[Collected data]
"""

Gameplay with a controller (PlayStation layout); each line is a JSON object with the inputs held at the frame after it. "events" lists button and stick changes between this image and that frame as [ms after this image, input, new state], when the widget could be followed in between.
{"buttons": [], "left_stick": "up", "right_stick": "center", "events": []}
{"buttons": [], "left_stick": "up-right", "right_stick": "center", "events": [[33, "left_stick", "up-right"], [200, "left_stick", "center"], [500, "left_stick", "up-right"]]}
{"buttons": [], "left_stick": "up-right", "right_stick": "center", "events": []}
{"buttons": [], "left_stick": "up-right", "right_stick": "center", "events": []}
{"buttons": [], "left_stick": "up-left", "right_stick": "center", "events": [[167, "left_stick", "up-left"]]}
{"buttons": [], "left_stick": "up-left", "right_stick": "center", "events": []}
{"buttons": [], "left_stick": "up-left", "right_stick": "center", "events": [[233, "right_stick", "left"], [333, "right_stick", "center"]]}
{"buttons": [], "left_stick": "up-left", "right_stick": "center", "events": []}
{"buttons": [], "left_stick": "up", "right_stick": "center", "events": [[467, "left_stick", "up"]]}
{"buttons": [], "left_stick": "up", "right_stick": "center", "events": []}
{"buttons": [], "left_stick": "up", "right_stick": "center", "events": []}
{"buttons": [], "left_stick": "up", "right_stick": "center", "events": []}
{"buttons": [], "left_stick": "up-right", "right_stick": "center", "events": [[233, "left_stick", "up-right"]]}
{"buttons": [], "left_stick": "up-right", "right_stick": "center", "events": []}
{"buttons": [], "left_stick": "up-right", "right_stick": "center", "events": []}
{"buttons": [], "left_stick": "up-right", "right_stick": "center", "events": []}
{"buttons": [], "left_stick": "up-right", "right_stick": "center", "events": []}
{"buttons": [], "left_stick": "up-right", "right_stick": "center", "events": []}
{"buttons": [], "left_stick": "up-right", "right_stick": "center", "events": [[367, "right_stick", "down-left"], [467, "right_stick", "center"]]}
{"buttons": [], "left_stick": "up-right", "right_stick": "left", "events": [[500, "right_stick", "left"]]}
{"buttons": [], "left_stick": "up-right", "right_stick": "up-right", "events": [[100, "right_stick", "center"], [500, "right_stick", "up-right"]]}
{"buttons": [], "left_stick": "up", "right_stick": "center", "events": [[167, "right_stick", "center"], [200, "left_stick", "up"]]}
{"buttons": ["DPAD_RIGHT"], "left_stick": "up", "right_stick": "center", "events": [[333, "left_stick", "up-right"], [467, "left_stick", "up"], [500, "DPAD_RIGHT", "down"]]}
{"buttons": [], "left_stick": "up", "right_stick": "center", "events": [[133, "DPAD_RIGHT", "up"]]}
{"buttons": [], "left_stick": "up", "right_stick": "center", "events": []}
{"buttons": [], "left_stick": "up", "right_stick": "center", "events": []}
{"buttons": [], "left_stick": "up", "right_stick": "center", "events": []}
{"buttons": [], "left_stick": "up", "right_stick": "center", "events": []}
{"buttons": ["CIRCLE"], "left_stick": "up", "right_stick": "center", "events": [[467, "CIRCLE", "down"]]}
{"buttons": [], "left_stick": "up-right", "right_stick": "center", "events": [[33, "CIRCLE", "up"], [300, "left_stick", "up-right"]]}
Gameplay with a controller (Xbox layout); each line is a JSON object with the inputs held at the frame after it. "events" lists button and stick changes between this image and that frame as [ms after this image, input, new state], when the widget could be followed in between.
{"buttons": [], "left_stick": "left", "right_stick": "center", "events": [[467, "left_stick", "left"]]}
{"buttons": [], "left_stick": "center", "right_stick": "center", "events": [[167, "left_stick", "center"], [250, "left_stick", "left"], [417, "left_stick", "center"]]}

"""

WORK ORDER: From the records, copy every line that has the string "CIRCLE" in it.

ANSWER BOX:
{"buttons": ["CIRCLE"], "left_stick": "up", "right_stick": "center", "events": [[467, "CIRCLE", "down"]]}
{"buttons": [], "left_stick": "up-right", "right_stick": "center", "events": [[33, "CIRCLE", "up"], [300, "left_stick", "up-right"]]}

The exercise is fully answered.